Ensure that the 4-pin connector has 19V and the 3-pin connector has 12V with at least 2A.



Note that the end-effector position is hard-coded in the file. Feel free to change it although unreachable positions may cause problems.



# The process for our arm electronics design



Initial investigation went to building an Arduino module to control the arm as per this demo: http://robottini.altervista.org/dynamixel-ax-12a-and-arduino-how-to-use-the-serial-port

This approach had the advantage of removing the controller for the arm from the NUC to a dedicated system that would be able to run independently for basic trajectories and free resources from the NUC. Additionally, the Arduino interface would provide a convenient access point for integrating any new electro-mechanical sensors via its GPIO pins that the NUC currently lacks. The biggest problem was that the Arduino platform does not natively support the half-duplex serial encoding of data between the Dynamixel motors and the host, nor does it support rs485 serial encoding for the RX and EX motors that are needed for their higher strength to weight ratio.



Initial work on developing a dedicated messaging packet structure for setting target positions over ROS was successful when using the Arbotis controller board. However, these electronics could not be used as they do not generate the required wattage for the AX-12 models at peak torque, and do not support the RX and EX models at all.

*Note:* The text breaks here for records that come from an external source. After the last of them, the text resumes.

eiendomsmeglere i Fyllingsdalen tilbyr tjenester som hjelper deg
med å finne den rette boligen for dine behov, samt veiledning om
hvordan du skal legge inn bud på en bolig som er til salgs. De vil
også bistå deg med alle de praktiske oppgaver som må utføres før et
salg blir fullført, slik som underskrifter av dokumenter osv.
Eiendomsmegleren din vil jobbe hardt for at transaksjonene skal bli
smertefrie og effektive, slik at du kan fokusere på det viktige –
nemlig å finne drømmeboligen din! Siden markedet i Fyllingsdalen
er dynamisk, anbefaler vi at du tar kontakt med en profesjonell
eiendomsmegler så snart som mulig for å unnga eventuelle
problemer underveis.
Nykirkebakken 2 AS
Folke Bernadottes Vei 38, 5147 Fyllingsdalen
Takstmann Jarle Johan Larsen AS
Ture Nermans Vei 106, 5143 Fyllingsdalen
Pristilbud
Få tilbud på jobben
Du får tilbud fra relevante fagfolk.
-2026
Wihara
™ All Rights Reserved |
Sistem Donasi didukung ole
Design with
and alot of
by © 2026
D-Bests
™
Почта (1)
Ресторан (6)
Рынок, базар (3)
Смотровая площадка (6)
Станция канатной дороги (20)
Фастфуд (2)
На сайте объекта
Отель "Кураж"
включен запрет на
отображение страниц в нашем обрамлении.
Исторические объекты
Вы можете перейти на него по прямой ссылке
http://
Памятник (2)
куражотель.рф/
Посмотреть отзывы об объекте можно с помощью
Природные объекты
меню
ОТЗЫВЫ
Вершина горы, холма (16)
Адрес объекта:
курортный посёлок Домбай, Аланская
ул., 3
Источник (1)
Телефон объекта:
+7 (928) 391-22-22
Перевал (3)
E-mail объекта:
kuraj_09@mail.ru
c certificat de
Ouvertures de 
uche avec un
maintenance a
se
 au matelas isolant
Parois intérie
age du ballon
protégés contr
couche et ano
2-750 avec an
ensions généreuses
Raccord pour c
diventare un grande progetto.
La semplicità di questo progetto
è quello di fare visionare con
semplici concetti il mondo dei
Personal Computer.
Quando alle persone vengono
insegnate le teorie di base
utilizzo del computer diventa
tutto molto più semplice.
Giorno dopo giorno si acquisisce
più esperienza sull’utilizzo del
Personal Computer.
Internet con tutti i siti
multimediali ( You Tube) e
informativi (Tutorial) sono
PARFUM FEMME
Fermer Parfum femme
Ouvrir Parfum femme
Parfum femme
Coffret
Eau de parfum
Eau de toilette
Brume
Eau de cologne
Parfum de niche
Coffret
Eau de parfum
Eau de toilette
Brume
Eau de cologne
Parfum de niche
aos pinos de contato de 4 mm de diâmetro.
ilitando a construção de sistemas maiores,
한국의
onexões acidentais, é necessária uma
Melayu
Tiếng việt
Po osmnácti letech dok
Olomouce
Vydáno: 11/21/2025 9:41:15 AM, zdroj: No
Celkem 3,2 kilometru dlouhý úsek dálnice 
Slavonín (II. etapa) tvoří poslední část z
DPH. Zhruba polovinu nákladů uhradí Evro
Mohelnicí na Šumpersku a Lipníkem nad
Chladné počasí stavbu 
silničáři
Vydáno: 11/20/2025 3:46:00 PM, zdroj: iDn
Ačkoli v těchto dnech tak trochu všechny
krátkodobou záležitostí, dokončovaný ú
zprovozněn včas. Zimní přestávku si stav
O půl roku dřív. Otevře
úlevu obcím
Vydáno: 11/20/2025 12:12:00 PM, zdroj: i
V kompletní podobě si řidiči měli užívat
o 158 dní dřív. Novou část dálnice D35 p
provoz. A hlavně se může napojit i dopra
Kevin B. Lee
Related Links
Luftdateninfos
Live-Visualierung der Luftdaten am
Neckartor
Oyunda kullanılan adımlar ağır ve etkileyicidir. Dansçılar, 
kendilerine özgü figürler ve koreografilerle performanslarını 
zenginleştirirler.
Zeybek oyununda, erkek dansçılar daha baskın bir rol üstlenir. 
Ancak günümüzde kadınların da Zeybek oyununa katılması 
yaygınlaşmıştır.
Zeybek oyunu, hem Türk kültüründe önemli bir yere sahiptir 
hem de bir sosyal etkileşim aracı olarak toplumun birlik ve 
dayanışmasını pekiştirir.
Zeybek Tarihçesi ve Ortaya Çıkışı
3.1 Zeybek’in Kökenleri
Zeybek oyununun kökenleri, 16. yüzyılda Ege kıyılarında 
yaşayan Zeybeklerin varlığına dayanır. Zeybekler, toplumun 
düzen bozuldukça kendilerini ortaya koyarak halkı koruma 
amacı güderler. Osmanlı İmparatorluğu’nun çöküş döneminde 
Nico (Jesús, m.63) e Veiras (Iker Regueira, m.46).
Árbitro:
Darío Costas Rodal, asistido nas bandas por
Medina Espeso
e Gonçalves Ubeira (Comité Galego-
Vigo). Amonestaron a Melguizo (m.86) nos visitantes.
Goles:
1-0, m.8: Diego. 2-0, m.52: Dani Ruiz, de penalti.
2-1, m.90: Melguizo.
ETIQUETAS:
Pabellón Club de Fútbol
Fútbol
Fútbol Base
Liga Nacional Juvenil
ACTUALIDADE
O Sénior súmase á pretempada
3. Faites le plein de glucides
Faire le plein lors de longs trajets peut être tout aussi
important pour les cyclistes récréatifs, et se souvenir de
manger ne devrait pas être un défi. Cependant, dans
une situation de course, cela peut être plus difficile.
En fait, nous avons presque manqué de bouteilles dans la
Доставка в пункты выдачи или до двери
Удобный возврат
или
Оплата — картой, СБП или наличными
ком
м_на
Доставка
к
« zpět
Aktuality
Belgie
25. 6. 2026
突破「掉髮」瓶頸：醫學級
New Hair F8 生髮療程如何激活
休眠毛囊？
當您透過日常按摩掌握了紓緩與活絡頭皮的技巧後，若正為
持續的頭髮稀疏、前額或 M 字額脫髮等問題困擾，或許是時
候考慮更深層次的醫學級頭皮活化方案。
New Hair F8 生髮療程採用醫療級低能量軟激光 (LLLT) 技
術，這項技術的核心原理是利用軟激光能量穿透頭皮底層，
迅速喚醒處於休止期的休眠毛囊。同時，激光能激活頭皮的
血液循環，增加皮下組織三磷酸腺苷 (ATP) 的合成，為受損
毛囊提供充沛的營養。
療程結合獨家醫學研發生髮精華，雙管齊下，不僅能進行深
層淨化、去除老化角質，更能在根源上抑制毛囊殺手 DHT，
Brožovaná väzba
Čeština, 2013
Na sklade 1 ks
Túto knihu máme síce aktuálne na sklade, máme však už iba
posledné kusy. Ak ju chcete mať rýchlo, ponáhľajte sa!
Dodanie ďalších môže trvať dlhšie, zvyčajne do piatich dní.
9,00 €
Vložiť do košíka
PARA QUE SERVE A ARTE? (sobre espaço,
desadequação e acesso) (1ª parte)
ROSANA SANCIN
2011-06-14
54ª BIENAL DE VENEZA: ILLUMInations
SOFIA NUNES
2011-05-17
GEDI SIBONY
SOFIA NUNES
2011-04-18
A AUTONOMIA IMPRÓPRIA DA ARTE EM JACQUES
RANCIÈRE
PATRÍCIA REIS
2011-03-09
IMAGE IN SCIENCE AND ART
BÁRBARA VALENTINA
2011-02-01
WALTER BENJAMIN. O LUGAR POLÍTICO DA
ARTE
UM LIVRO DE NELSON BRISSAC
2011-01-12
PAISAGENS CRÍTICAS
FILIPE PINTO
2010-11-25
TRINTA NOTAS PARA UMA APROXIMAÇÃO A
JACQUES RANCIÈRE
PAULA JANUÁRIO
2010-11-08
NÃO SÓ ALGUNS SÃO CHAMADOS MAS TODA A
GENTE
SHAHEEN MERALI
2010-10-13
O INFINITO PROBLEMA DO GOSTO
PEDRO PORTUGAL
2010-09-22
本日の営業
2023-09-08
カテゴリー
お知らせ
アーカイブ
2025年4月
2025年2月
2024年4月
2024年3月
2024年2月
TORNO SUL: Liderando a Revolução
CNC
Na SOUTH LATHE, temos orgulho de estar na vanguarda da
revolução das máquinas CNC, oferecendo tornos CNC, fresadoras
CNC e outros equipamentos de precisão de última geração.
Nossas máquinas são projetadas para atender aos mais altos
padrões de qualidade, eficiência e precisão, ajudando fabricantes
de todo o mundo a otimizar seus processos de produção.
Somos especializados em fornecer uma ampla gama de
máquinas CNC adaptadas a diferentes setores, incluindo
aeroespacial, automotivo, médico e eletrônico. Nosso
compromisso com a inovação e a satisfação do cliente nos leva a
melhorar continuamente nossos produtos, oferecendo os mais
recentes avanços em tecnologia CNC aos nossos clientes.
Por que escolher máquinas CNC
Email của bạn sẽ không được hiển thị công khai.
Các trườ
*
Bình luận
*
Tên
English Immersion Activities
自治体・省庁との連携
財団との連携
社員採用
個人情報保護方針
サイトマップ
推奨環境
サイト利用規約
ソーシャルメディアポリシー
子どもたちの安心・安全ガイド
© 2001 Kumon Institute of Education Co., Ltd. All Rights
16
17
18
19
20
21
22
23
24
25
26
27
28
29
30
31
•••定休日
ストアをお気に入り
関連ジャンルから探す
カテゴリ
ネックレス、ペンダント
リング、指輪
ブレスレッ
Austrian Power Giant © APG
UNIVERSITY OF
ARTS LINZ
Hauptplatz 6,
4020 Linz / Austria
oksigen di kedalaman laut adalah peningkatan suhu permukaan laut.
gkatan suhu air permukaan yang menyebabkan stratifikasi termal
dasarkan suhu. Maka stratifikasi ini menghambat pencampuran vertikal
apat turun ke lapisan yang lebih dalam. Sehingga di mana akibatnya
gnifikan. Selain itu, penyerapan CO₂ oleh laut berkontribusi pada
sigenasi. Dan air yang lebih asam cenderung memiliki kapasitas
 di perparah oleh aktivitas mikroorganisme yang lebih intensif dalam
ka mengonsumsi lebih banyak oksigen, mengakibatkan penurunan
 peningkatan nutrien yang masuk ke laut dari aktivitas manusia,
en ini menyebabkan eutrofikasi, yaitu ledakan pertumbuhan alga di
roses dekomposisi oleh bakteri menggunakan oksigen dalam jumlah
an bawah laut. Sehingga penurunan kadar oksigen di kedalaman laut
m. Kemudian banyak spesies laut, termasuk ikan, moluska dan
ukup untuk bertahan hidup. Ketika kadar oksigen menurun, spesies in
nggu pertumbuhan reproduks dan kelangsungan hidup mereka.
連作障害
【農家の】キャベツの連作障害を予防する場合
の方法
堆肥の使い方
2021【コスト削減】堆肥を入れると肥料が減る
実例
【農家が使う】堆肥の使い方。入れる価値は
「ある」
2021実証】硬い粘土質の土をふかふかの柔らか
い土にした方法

After several hardware delays, initial vetting of the library posted in the above blog post did not result in the desired behavior, possibly because the interface library it depends on is significantly out of date, poorly documented, and is itself a hack to standard serial interface as it requires the use of an additional IO pin for negotiating transmission and receive packets through the tri-state buffer. Other circuits for converting a full-duplex to half-duplex signal without the extra control pin from the Arduino were equally unsuccessful. Even if this approach did work, additional motor libraries would need to be developed to modify the AX-12A API to handle the RX and EX model motors as both models have extended capabilities.



Currently a new set of electronics is being ordered that utilizes Trossin Robotics own library, which supports many languages as well as ROS. The advantages is that hopefully this will drastically reduce development overhead and complexity, at the cost of relying on the NUC for monitoring and control of kinematic model, and not providing any additional IO extensibility (though the Arduino is still available should the need to include more sensors arise). The new electronics will require two USB to Serial adapters (1 for AX motors, 1 for both the RX and EX), as well as two power distribution boards for each pair of motors. Fortunately these electronics are only slightly more expensive that the Arduino configuration, but do not rely on hacking the electronics for serial communication.



Preliminary investigation into the library shows that it is very easy to install and configure, though tests were run on a full duplex usb to serial adapter, and again electronics issues were encountered when trying to convert to half duplex.